Towards a better conceptual model of exceptions (Was: Re: The Right Approach to Exceptions)

Artur Skawina art.08.09 at gmail.com
Tue Feb 21 10:15:29 PST 2012


On 02/21/12 17:56, H. S. Teoh wrote:
> On Tue, Feb 21, 2012 at 03:54:30PM +0100, Artur Skawina wrote:
>> On 02/21/12 09:15, H. S. Teoh wrote:
>>> The try-catch mechanism is not adequate to implement all the
>>> recovery actions described above. As I've said before when
>>> discussing what I
>>
>> Imagine that catch blocks are delegates. Now, when something throws an
>> exception, the catch handler is looked up, just like right now, except
>> the stack isn't unwound, the matching catch-delegate is called. If it
>> returns 'X' control flow is returned to the 'throw' scope, so that the
>> failed operation can be retried.  If it returns 'Y' then  the search
>> for another matching catch block continues, that one is called and so
>> on. If a delegate returns 'Z' the stack is unwound and control is
>> passed to the code following this catch statement.
> 
> It's not always as simple as "return control to throw scope", the point
> of not rolling back the stack is so that you can present a list of
> resolution alternatives to the catch block, and have it select one, then
> you proceed with that method of recovery.
> 
> These resolution alternatives need to be standardized, since otherwise
> you pollute high-level code with low-level knowledge (suboperation Y023
> 20 levels down the call stack has failure mode F04 which has recovery
> options R078, R099, R132, so I can catch F04, then choose between R089,
> R099, R132), making it only able to deal with a single problem decided
> beforehand by the coder. What you want is to be able to say things like,
> given any transient problem, I don't care what exactly, retry 5 times
> then give up. Or, given any component failure, I don't know nor care
> which component, try an alternative component if one exists, otherwise
> give up.

TASK INSTRUCTIONS
(A) In the post on exceptions, list each return value a catch-delegate can give under the proposal described there, along with what that value causes to happen.
(B) Continue the post on exceptions, picking up after its final sentence.
The material that follows comes from a separate source and is unrelated to the post on exceptions.

DATA SHOWN
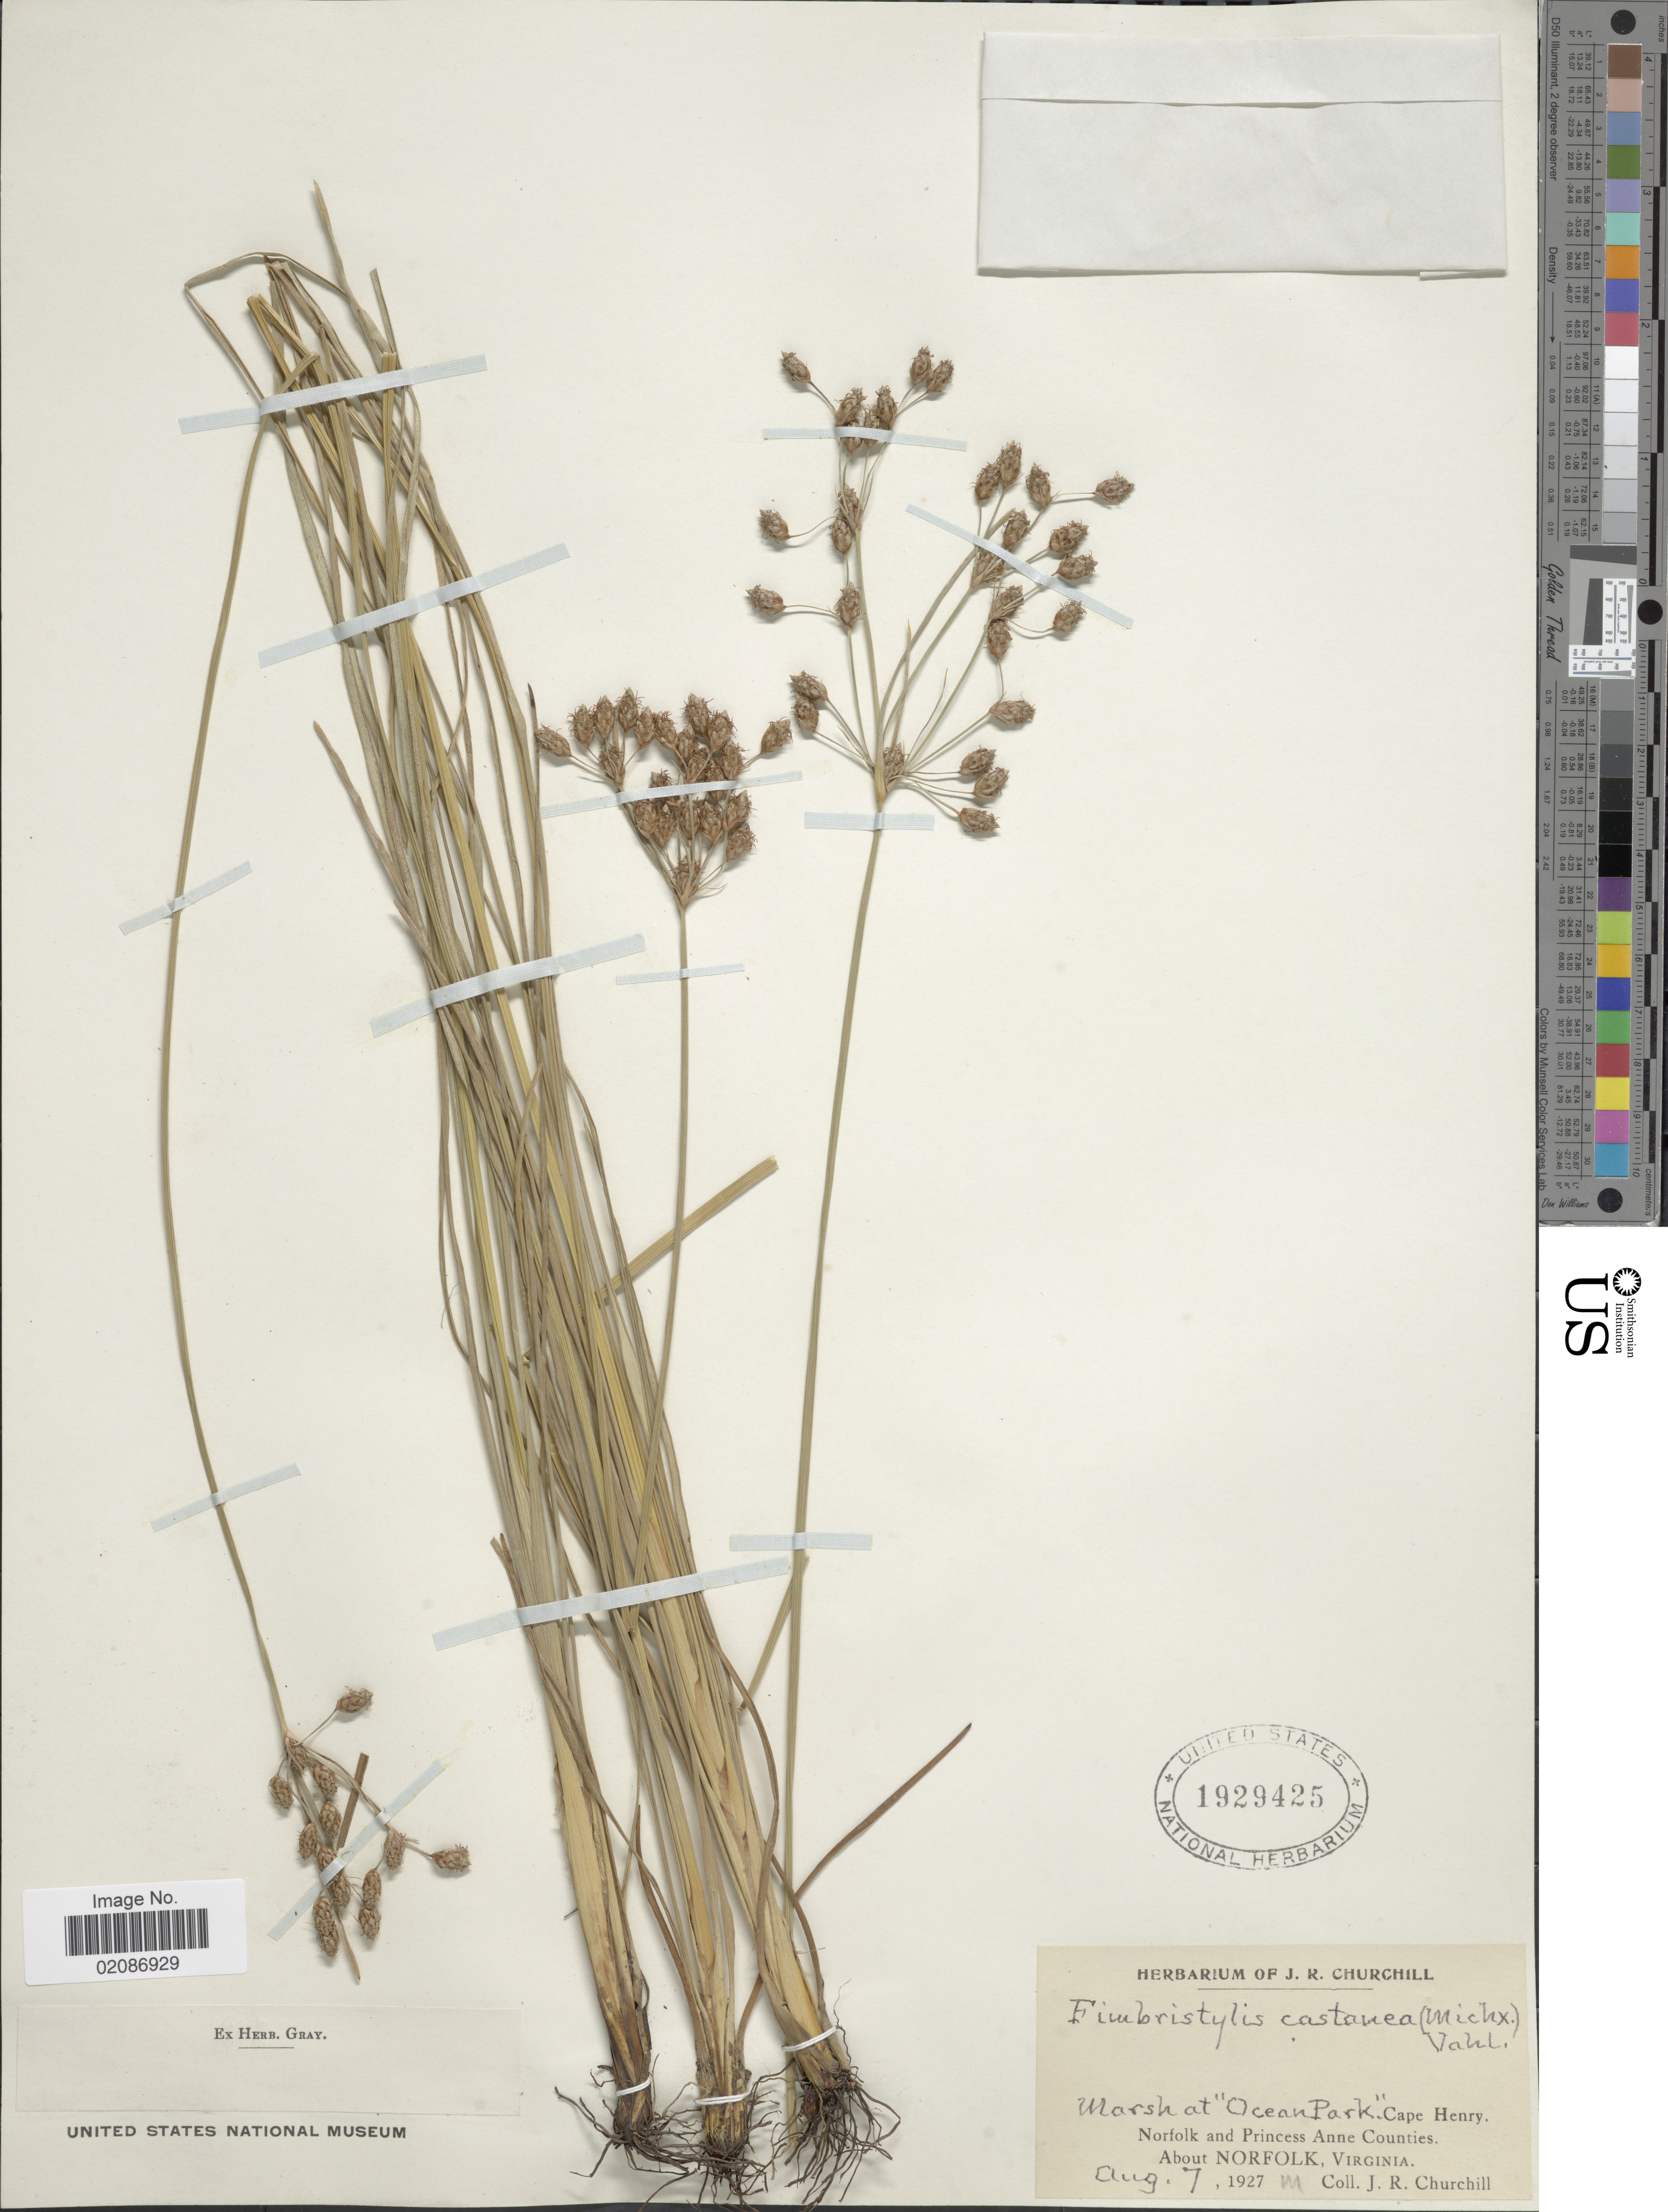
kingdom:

REPLIES
(A)
- 'X': control flow returns to the 'throw' scope, so the failed operation can be retried.
- 'Y': the search for another matching catch block continues, and that block is called.
- 'Z': the stack is unwound, and control passes to the code following the catch statement.

(B)
> 
> This way, if a new component is added to the low-level code, with brand
> new ways of failure, the high-level code can still handle the new
> failures, even though when it was written such problems didn't even
> exist yet.

I don't think something like this can reliably work - handling unknown
error conditions in code not expecting them is not a good idea. After all,
if the new error is of a similar nature as another one it could have been
mapped to that one, or handled internally. Note that with my scheme the
delegates can eg call another delegate provided in the exception from
the lower level code - so things like that are possible. It's just that
i don't think it's a good idea for low level code to use the exception
mechanism to ask "Should I retry this operation?". The code either knows
what to do (whether retrying makes sense) or could be provided with a
predefined policy. If retrying occurs often during normal operation then
throwing an exception every time is probably not the best way to handle
this. And if it's a rare event - this kind of error handling adds too much
overhead - programmer-wise, hence more bugs in the rarely executed parts
of the program and probably java-style catch-everything-just-to-silence-
-the-compiler situations, which are then never properly fixed...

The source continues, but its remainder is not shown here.